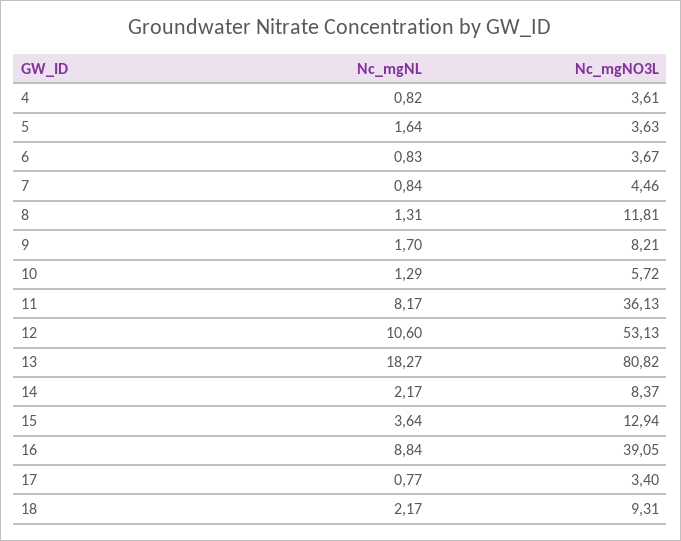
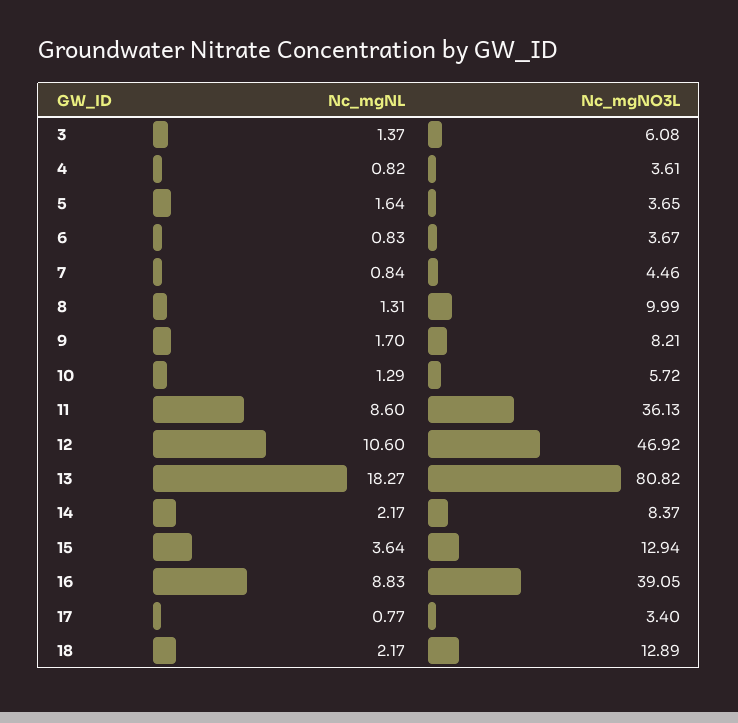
  {
    "Nc_mgNL": {
      "4": 0.82,
      "5": 1.64,
      "6": 0.83,
      "7": 0.84,
      "8": 1.31,
      "9": 1.7,
      "10": 1.29,
-     "11": 8.17,
+     "11": 8.6,
      "12": 10.6,
      "13": 18.27,
      "14": 2.17,
      "15": 3.64,
-     "16": 8.84,
+     "16": 8.83,
      "17": 0.77,
-     "18": 2.17
+     "18": 2.17,
+     "3": 1.37
    },
    "Nc_mgNO3L": {
      "4": 3.61,
-     "5": 3.63,
+     "5": 3.65,
      "6": 3.67,
      "7": 4.46,
-     "8": 11.81,
+     "8": 9.99,
      "9": 8.21,
      "10": 5.72,
      "11": 36.13,
-     "12": 53.13,
+     "12": 46.92,
      "13": 80.82,
      "14": 8.37,
      "15": 12.94,
      "16": 39.05,
      "17": 3.4,
-     "18": 9.31
+     "18": 12.89,
+     "3": 6.08
    }
  }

_ASSIGNMENT:_ Above are the records; give them all again exactly, apart from the pictures.

_ANSWER FOR THIS EXERCISE:_
  {
    "Nc_mgNL": {
      "4": 0.82,
      "5": 1.64,
      "6": 0.83,
      "7": 0.84,
      "8": 1.31,
      "9": 1.7,
      "10": 1.29,
-     "11": 8.17,
+     "11": 8.6,
      "12": 10.6,
      "13": 18.27,
      "14": 2.17,
      "15": 3.64,
-     "16": 8.84,
+     "16": 8.83,
      "17": 0.77,
-     "18": 2.17
+     "18": 2.17,
+     "3": 1.37
    },
    "Nc_mgNO3L": {
      "4": 3.61,
-     "5": 3.63,
+     "5": 3.65,
      "6": 3.67,
      "7": 4.46,
-     "8": 11.81,
+     "8": 9.99,
      "9": 8.21,
      "10": 5.72,
      "11": 36.13,
-     "12": 53.13,
+     "12": 46.92,
      "13": 80.82,
      "14": 8.37,
      "15": 12.94,
      "16": 39.05,
      "17": 3.4,
-     "18": 9.31
+     "18": 12.89,
+     "3": 6.08
    }
  }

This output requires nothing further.